The court heard how the network of Brazilian nationals were involved in providing drugs to order, largely to the "chemsex" scene.
The enterprise was, in effect, a high-tech drugs delivery service operating from various locations in London and, for a short while, in Bristol. It ran from June 2016 until arrests were made on July 31, 2018.
Salles was a “trusted lieutenant” of those at the top of the OCN and handled the day-to-day running of the drug network.
Police began their investigation in March 2018 when they received information about a phone line being used by the group.
After customers made their choices from a menu, they would place orders for drugs including GBL, methylamphetamine, cocaine, ketamine, heroin and cannabis on a dedicated number.
Customers could then expect a rapid delivery by a moped or motorbike courier, who would exchange an innocent-looking package - often disguised as a legitimate delivery - for cash.

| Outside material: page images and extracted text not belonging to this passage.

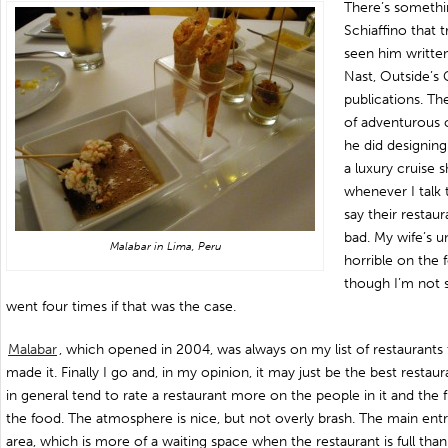
There’s somethi
Schiaffino that t
seen him writte
Nast, Outside’s 
publications. Th
of adventurous 
he did designin
a luxury cruise 
whenever I talk
say their restau
bad. My wife’s u
Malabar in Lima, Peru
horrible on the 
though I’m not 
went four times if that was the case.
Malabar
, which opened in 2004, was always on my list of restaurant
made it. Finally I go and, in my opinion, it may just be the best restau
in general tend to rate a restaurant more on the people in it and the fl
the food. The atmosphere is nice, but not overly brash. The main entr
area, which is more of a waiting space when the restaurant is full tha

Drugs were supplied from temporary accommodation booked for short periods of time, generally not for longer than a week.
The network also had temporary offices simply called A, B and C, which were stocked from various London self-storage facilities, with suitcases used for rapid movement of the drugs along with the necessary items to prepare them for sale.
Between January and July 2018, the OCN operated from 26 different addresses, used five storage facilities and employed about 30 moped couriers working six days a week.

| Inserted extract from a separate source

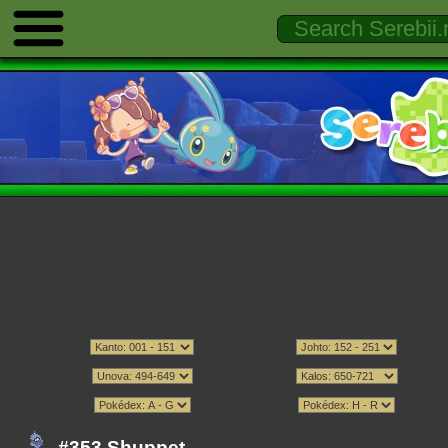
#353 Shuppet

Police made a series of arrests in Newham and Wandsworth between July 25 and August 20, 2018.
Salles, who was linked to the gang through police surveillance, was arrested in Wesley Avenue, Royal Docks on August 20 that year in a white van coming from Stanstead Airport.
Cocaine, heroin, crystal meth, GBL and cannabis worth about £3 million was seized following searches at five different storage facilities across London.
The investigation established that the gang sold more than £2.5 million worth of drugs.
Insp Allen Davis, from the Met’s honour, belief and sex (crime and vulnerability) partnership team, said: “The drugs of choice predominantly but not exclusively used in the chemsex context are crystal methamphetamine, mephedrone and GHB or GBL [known as 'G'].
“With GBL there is also a significant risk of overdose, which can result in death.
“The effects of the drugs used also promote extreme behaviours leading to vulnerability and exploitation; the use affects memory recall and results in evidential difficulties and barriers to reporting, attracting perpetrators to the scene as a result.”